I have no idea when I’m being lied to anymore but allegedly Aider and Cursor work the way I described, although cursor is using a second model to apply the edit.
They all do something similar under the hood. Patching files is not a trivial task when you only have the changed text content and not the actual file structure to work with. It kind of works, but is fundamentally limited by the LLM output architecture.

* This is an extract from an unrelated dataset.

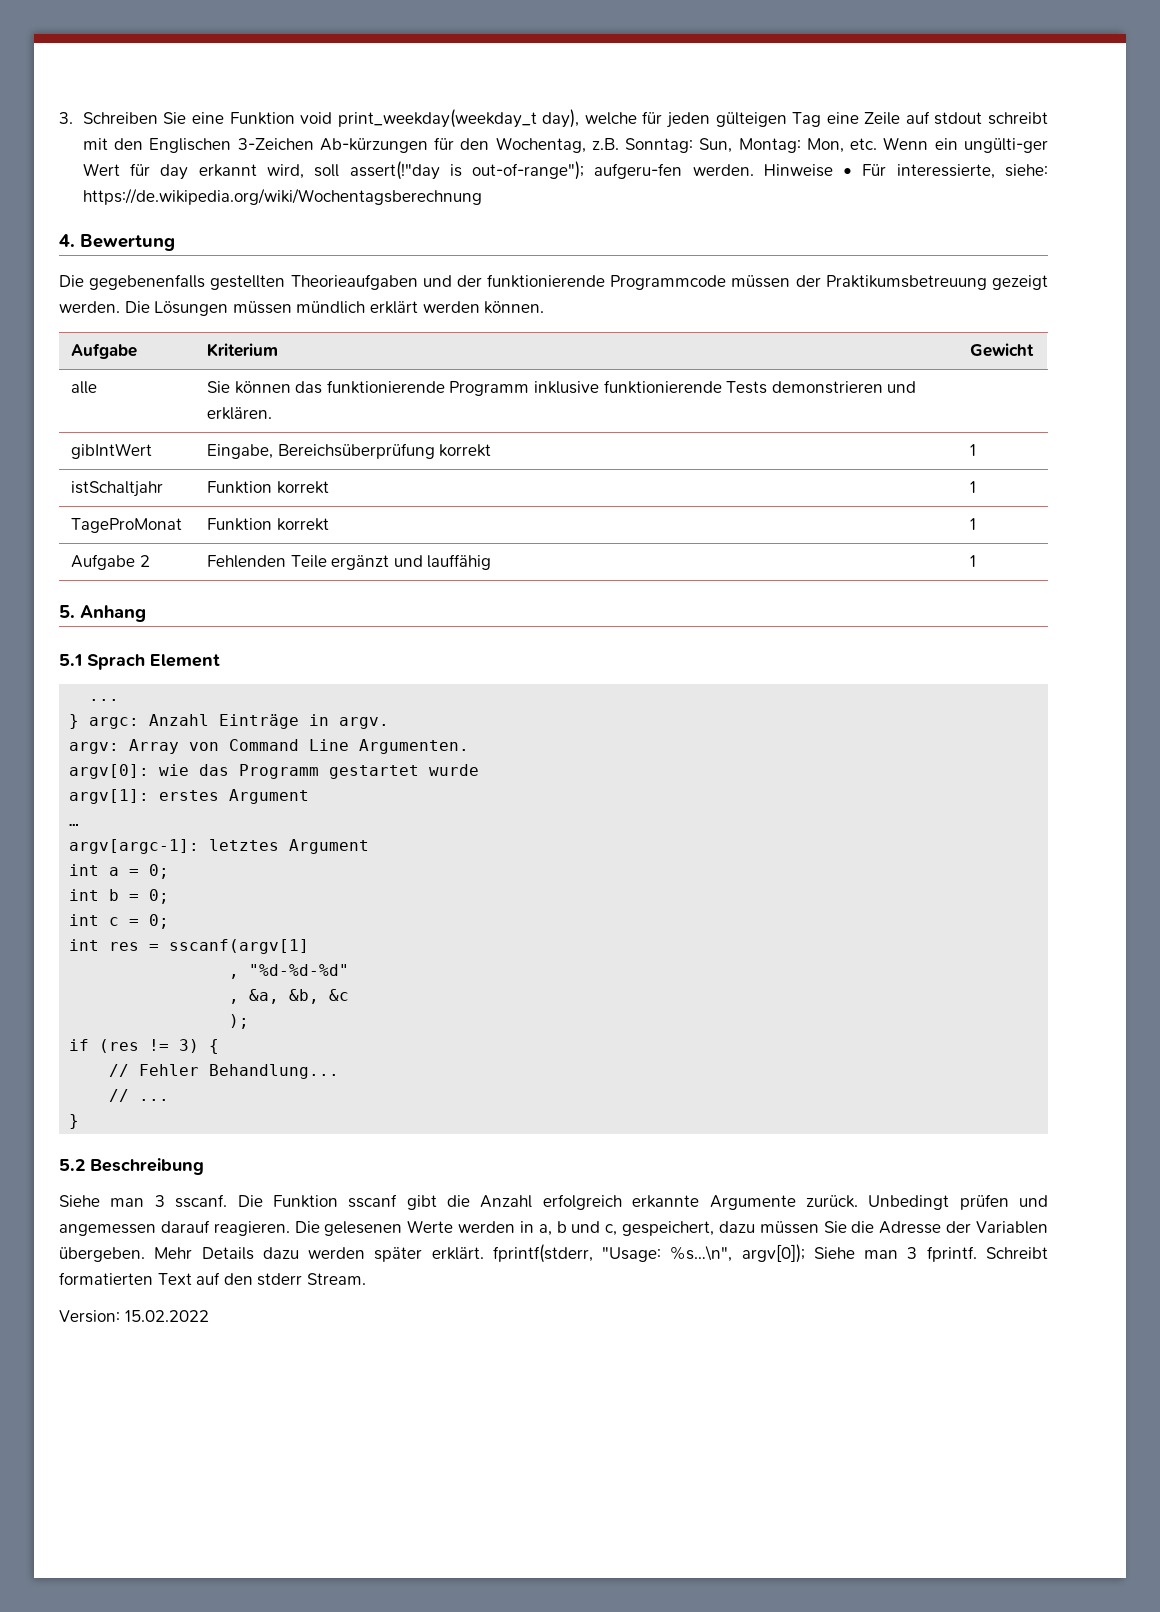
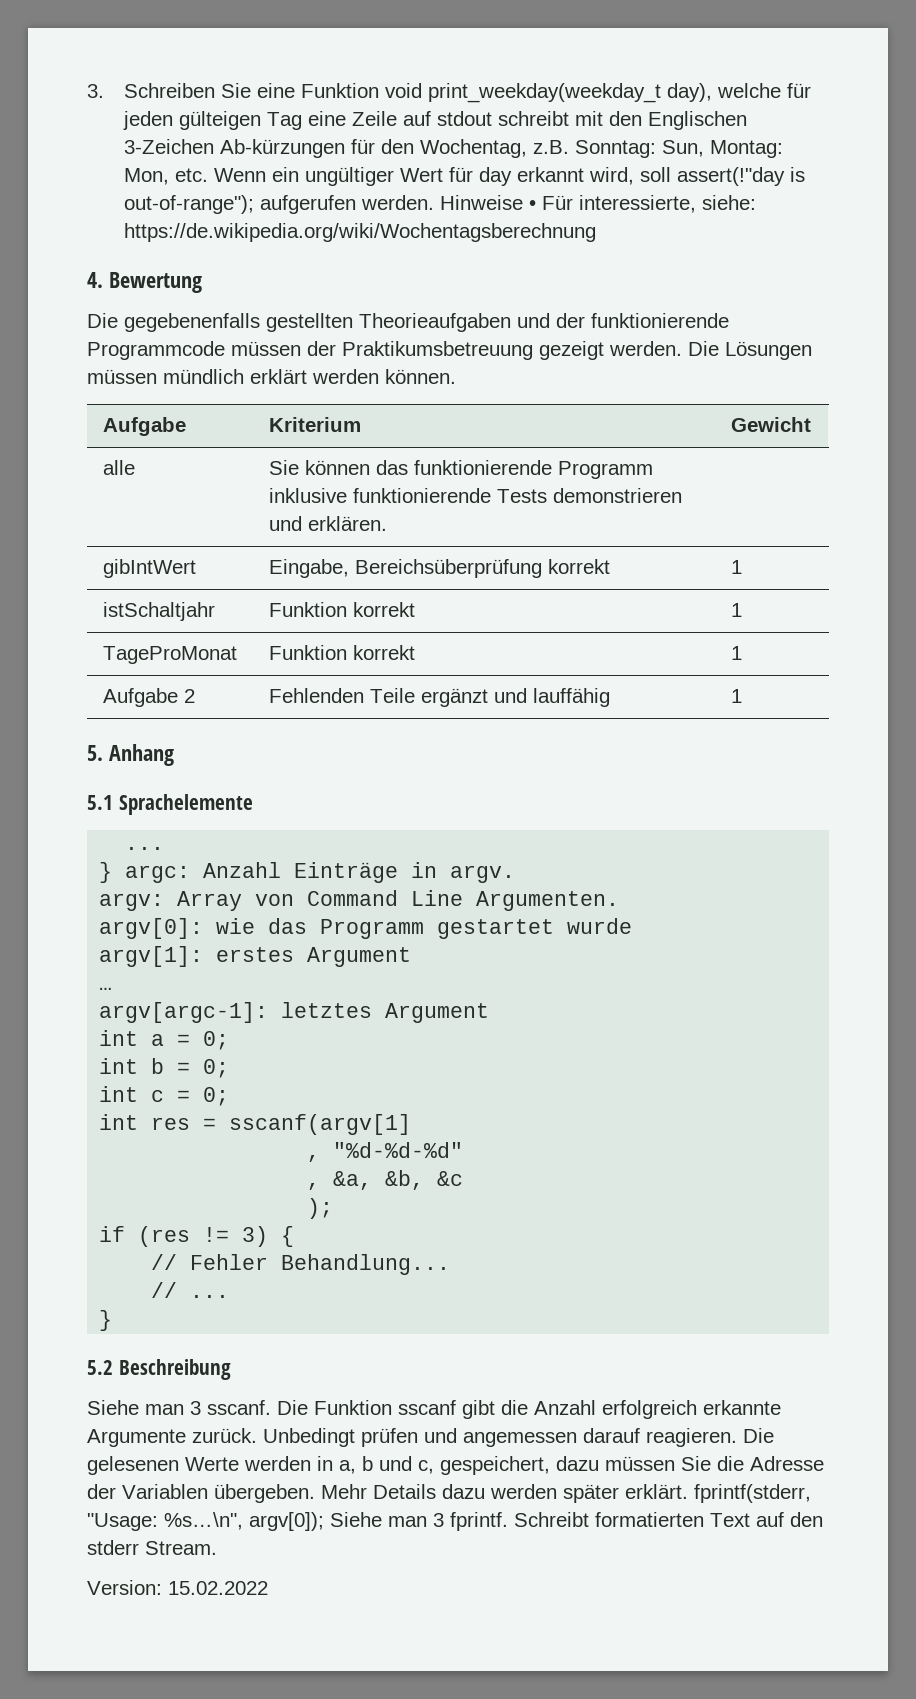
[963,138,1048,153] ungülti-ger -> [305,167,395,186] ungültiger
[594,163,683,179] aufgeru-fen -> [260,195,357,214] aufgerufen
[87,654,220,670] Sprach Element -> [118,794,253,815] Sprachelemente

Cursor has a dedicated merge model. It takes input like this:
class Foo {
// ....
int calculation() {
return 42;
}
// more stuff
}
where the main model emits something that is a sort of casual under-specified diff format and the merge model figures out how to interpret it as a patch.
I've seen Claude use sed to edit files on other hosts instead of copying the file back and forth to edit it. Not quite full blown OT but it's going in that direction.
According to the linked PR, the original model does come with MTP which is another "head" (=output path) in the same model and (supposedly) runs faster.
The current implementation ignores that head but the PR let the tool recognize it, plus does proper integration (run the MTP while running the slower main path then compare the result, I believe.)
The standard way of doing MTP is to run the drafter autoregressively for k steps, and then (not concurrently) use the larger model as a verifier for those k tokens at the same time. The larger model can then accept a prefix of those k tokens, and in any case generates one more token (which is needed in case you accepted zero tokens from the drafter). The larger model can effectively use this k as a "batch" dimension, reducing the penalty of large weight loading. Meanwhile the drafter is much smaller, so it's fine for _it_ to be autoregressive, as long as the main model is parallel.
Yeah important conceptually to remember MTP is kind of just more weights, but speculative decoding is the runtime algorithm that’s a significant add to whatever code is serving the model.
How so? I’m not saying most of work doesn’t go into creating the drafting model or enabling a new head on the primary model, but the point is that however cool it is the result is, more weights. Speculative decoding requires code to be aware of how this works at the inference level.
The performance uplift on local/self-hosted models in both quality and speed has been amazing in the last few months.